LLCs Likely Permitted
 
The Proposed Regulations state that QOFs may include entities treated as partnerships for federal income tax purposes, which would presumably permit the use of limited liability companies.
 
Investors May Hold Investments Past Expiration of QOZ Designation
 
Although the statute provides that the QOZ designations expire after 10 years, the Proposed Regulations permit investors seeking to take advantage of the 10-year rule to hold their investments for an additional 20-year period — until December 31, 2047 — and still receive the benefit of the exclusion from income of all post-acquisition appreciation.[5]
 
Treatment of Land
 
The Proposed Regulations and Revenue Ruling provide that land is treated separately from the improvements thereon for purposes of the substantial improvement test, and provide several important clarifications regarding the treatment of land.
 
The Revenue Ruling provides that land, given its permanence, may never be treated as originally used by a QOF in a QOZ. However, the examples in the Revenue Ruling indicate that the land may qualify as QOZ Business Property if the improvements thereon qualify, even if such land is not improved.Accordingly, for the substantial improvement test, a QOF need only substantially improve the building on a parcel of acquired land in order for the entire parcel to qualify for the 90% asset test.
 
Additionally, the example in the Revenue Ruling involves the conversion of a factory building into residential real property. As the building was already in existence and is being modified (rather than a new one being constructed), it must meet the substantial improvement test rather than the original use test.The example also seems to confirm that residential real property does indeed qualify as potential QOZ property.[6]
 
Working Capital Safe Harbor
 
The Proposed Regulations provide certain safe harbors relating to working capital and asset composition of a QOF.Specifically, the “reasonable working capital” safe harbor of Section 1397C(e)(1) of the Internal Revenue Code now also extends to QOFs for a period of 31 months.
 
QOZ Business “Substantially All” Requirement to Mean at Least 70%
 
QOFs may own QOZ businesses (rather than directly owning qualified opportunity zone property), with the requirement that a QOZ business have “substantially all” of its assets be qualified opportunity zone property. The Proposed Regulations provide that, solely for this purpose, “substantially all” means at least 70%.Accordingly, a QOF that owns a QOZ business may have as little as 63% of its capital invested in qualified opportunity zone property (90% in the QOZ business, per the 90% asset test, times 70% of the business’s property). This may provide additional flexibility as to the timing of capital investments into a QOF and the use of such capital.

 
[1] REG-115420-18.
[2] Rev. Rul. 2018-29.
[4] Note, however, that the negative impact of this rule may be mitigated by the working capital provisions discussed infra.

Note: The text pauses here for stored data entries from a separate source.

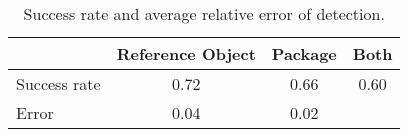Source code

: \begin{table}%
\centering
\begin{tabular}{@{} l *3c @{}}
\toprule
 & {Reference Object}  & {Package}  & {Both}  \\ 
\midrule
Success rate & 0.72 & 0.66 & 0.60 \\ 
Error & 0.04 & 0.02 & \\
\bottomrule
 \end{tabular}
 \caption{Success rate and average relative error of detection.}
\label{table:detection_overall}
\end{table}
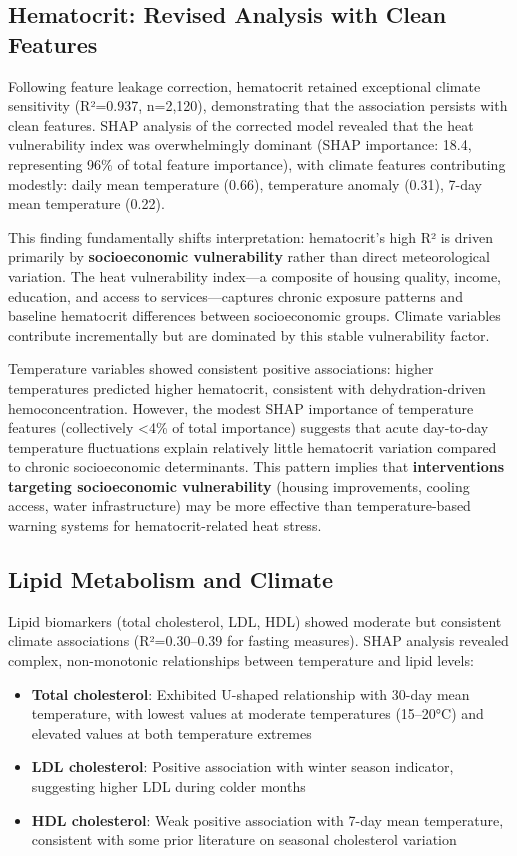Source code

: \subsection{Hematocrit: Revised Analysis with Clean Features}

Following feature leakage correction, hematocrit retained exceptional climate sensitivity (R²=0.937, n=2,120), demonstrating that the association persists with clean features. SHAP analysis of the corrected model revealed that the heat vulnerability index was overwhelmingly dominant (SHAP importance: 18.4, representing 96\% of total feature importance), with climate features contributing modestly: daily mean temperature (0.66), temperature anomaly (0.31), 7-day mean temperature (0.22).

This finding fundamentally shifts interpretation: hematocrit's high R² is driven primarily by \textbf{socioeconomic vulnerability} rather than direct meteorological variation. The heat vulnerability index---a composite of housing quality, income, education, and access to services---captures chronic exposure patterns and baseline hematocrit differences between socioeconomic groups. Climate variables contribute incrementally but are dominated by this stable vulnerability factor.

Temperature variables showed consistent positive associations: higher temperatures predicted higher hematocrit, consistent with dehydration-driven hemoconcentration. However, the modest SHAP importance of temperature features (collectively <4\% of total importance) suggests that acute day-to-day temperature fluctuations explain relatively little hematocrit variation compared to chronic socioeconomic determinants. This pattern implies that \textbf{interventions targeting socioeconomic vulnerability} (housing improvements, cooling access, water infrastructure) may be more effective than temperature-based warning systems for hematocrit-related heat stress.

\subsection{Lipid Metabolism and Climate}

Lipid biomarkers (total cholesterol, LDL, HDL) showed moderate but consistent climate associations (R²=0.30--0.39 for fasting measures). SHAP analysis revealed complex, non-monotonic relationships between temperature and lipid levels:

\begin{itemize}
    \item \textbf{Total cholesterol}: Exhibited U-shaped relationship with 30-day mean temperature, with lowest values at moderate temperatures (15--20°C) and elevated values at both temperature extremes
    \item \textbf{LDL cholesterol}: Positive association with winter season indicator, suggesting higher LDL during colder months
    \item \textbf{HDL cholesterol}: Weak positive association with 7-day mean temperature, consistent with some prior literature on seasonal cholesterol variation
\end{itemize}

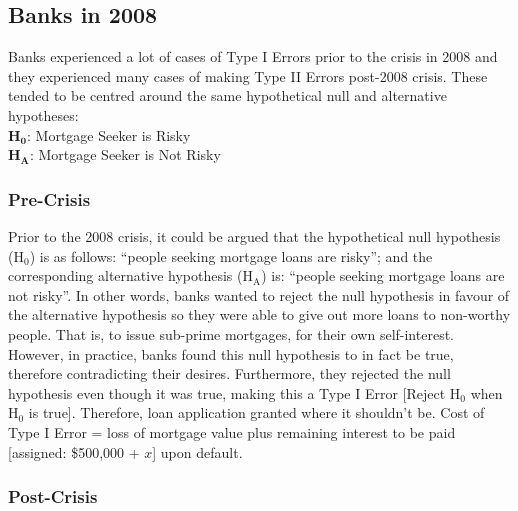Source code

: \documentclass[11pt, english]{article}
\begin{document}
	\newpage

	\subsection{Banks in 2008}

	Banks experienced a lot of cases of Type I Errors prior to the crisis in 2008 and they experienced many cases of making Type II Errors post-2008 crisis. These tended to be centred around the same hypothetical null and alternative hypotheses:\\

	\textbf{H}$\mathbf{_0}$: Mortgage Seeker is Risky\\
	\textbf{H}$\mathbf{_A}$: Mortgage Seeker is Not Risky

		\subsubsection{Pre-Crisis}

	Prior to the 2008 crisis, it could be argued that the hypothetical null hypothesis (H$_0$) is as follows: ``people seeking mortgage loans are risky''; and the corresponding alternative hypothesis (H$\mathrm{_A}$) is: ``people seeking mortgage loans are not risky''. In other words, banks wanted to reject the null hypothesis in favour of the alternative hypothesis so they were able to give out more loans to non-worthy people. That is, to issue sub-prime mortgages, for their own self-interest. However, in practice, banks found this null hypothesis to in fact be true, therefore contradicting their desires. Furthermore, they rejected the null hypothesis even though it was true, making this a Type I Error [Reject H$_0$ when H$_0$ is true]. Therefore, loan application granted where it shouldn't be. Cost of Type I Error = loss of mortgage value plus remaining interest to be paid [assigned: \$500,000 + $x$] upon default.

		\subsubsection{Post-Crisis}
\end{document}
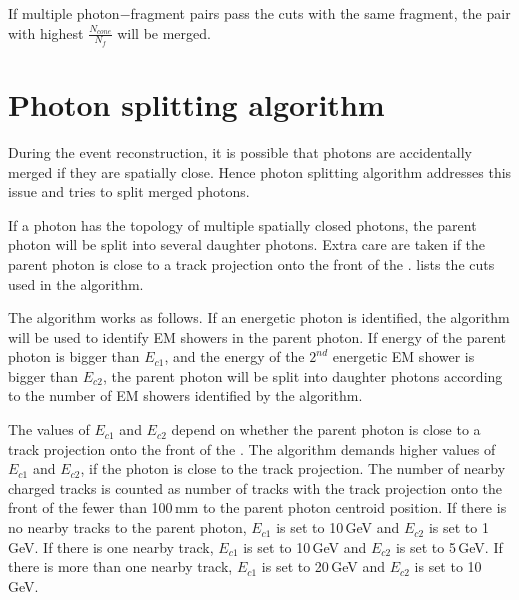 If multiple photon$-$fragment pairs pass the cuts with the same fragment, the pair with highest $\frac{N_{cone}}{N_f}$ will be merged.



\section{Photon splitting algorithm}
\label{sec:photonSplitting}



During the event reconstruction, it is possible that photons are accidentally merged if they are spatially close. Hence photon splitting  algorithm  addresses this issue and tries to split merged photons.

If a photon has the  topology of multiple spatially closed photons, the parent photon will be split into several daughter photons. Extra care are taken if the parent photon is close to a track projection onto the front of the \ECAL.  lists the cuts used in the algorithm.

The algorithm works as follows. If an energetic photon is identified, the \peakFinding algorithm will  be used to identify EM showers in the parent photon. If energy of the parent photon is bigger than $E_{c1}$, and the energy of the $2^{nd}$ energetic EM shower is bigger than $E_{c2}$, the parent photon will be split into daughter photons according to the number of EM showers identified by the \peakFinding algorithm.

The values of $E_{c1}$ and $E_{c2}$ depend on whether the parent photon is close to a track projection onto the front of the \ECAL. The algorithm demands  higher values of $E_{c1}$ and   $E_{c2}$, if the photon is close to the track projection. The number of nearby charged tracks is counted as number of tracks with the track projection onto the front of the \ECAL fewer than 100\,mm to the parent photon centroid position. If there is no nearby tracks to the parent photon, $E_{c1}$ is set to 10\,GeV and $E_{c2}$ is set to 1\,GeV. If there is one nearby track, $E_{c1}$ is set to 10\,GeV and $E_{c2}$ is set to 5\,GeV. If there is more than one nearby track, $E_{c1}$ is set to 20\,GeV and $E_{c2}$ is set to 10\,GeV.


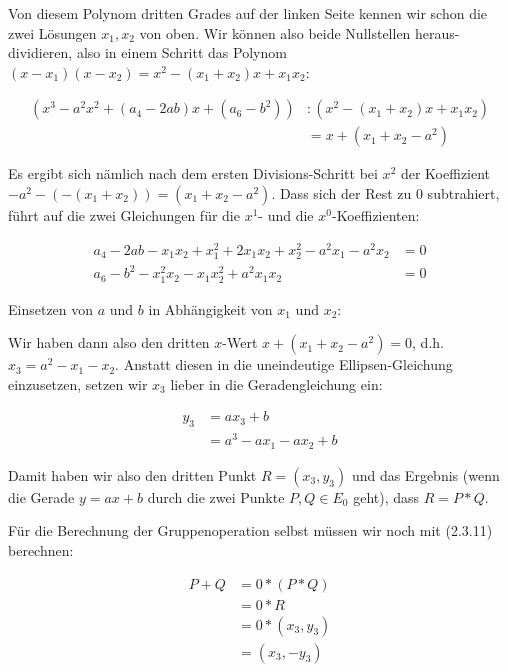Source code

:\begin{enumerate}[label=\alph*)]
Von diesem Polynom dritten Grades auf der linken Seite kennen wir schon die zwei Lösungen $x_{1}, x_{2}$ von oben. Wir können also
beide Nullstellen heraus-dividieren, also in einem Schritt das Polynom $(x-x_{1})(x-x_{2}) = x^{2} - (x_{1}+x_{2})x + x_{1}x_{2}$:

\begin{align*}
(x^{3} - a^{2}x^{2} + (a_{4} - 2ab)x + (a_{6} - b^{2})) &: (x^{2} - (x_{1}+x_{2})x + x_{1}x_{2}) \\
&= x + (x_{1} + x_{2} - a^{2})
\end{align*}

Es ergibt sich nämlich nach dem ersten Divisions-Schritt bei $x^{2}$ der Koeffizient $-a^{2} - (-(x_{1} + x_{2})) = (x_{1} + x_{2} - a^{2})$.
Dass sich der Rest zu $0$ subtrahiert, führt auf die zwei Gleichungen für die $x^{1}$- und die $x^{0}$-Koeffizienten:

\begin{align*}
a_{4} - 2ab - x_{1}x_{2} + x_{1}^{2} + 2x_{1}x_{2} + x_{2}^{2} - a^{2}x_{1} - a^{2}x_{2} &= 0 \\
a_{6} - b^{2} - x_{1}^{2}x_{2} - x_{1}x_{2}^{2} + a^{2}x_{1}x_{2} &= 0
\end{align*}

Einsetzen von $a$ und $b$ in Abhängigkeit von $x_{1}$ und $x_{2}$:

Wir haben dann also den dritten $x$-Wert $x + (x_{1} + x_{2} - a^{2}) = 0$, d.h. $x_{3} = a^{2} - x_{1} - x_{2}$.
Anstatt diesen in die uneindeutige Ellipsen-Gleichung einzusetzen, setzen wir $x_{3}$ lieber in die Geradengleichung ein:

\begin{align*}
y_{3} &= ax_{3} + b \\
&= a^{3} - ax_{1} - ax_{2} + b
\end{align*}

Damit haben wir also den dritten Punkt $R = (x_{3}, y_{3})$ und das Ergebnis (wenn die Gerade $y = ax + b$ durch die zwei Punkte $P, Q \in E_{0}$ geht),
dass $R = P \ast Q$.

Für die Berechnung der Gruppenoperation selbst müssen wir noch mit (2.3.11) berechnen:

\begin{align*}
P + Q &= 0 \ast (P \ast Q) \\
&= 0 \ast R \\
&= 0 \ast (x_{3}, y_{3}) \\
&= (x_{3}, -y_{3})
\end{align*}




\end{enumerate}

[5] It would seem that the QOF must continue to qualify as such, solely but for the expiration of the QOZ designation, but this does not appear to be entirely clear from the regulations.
[6] This, although already thought by many to be the correct result, nevertheless helpfully rebuts a technical point raised by some regarding the incorporation of certain definitions from Section 1397C of the Internal Revenue Code.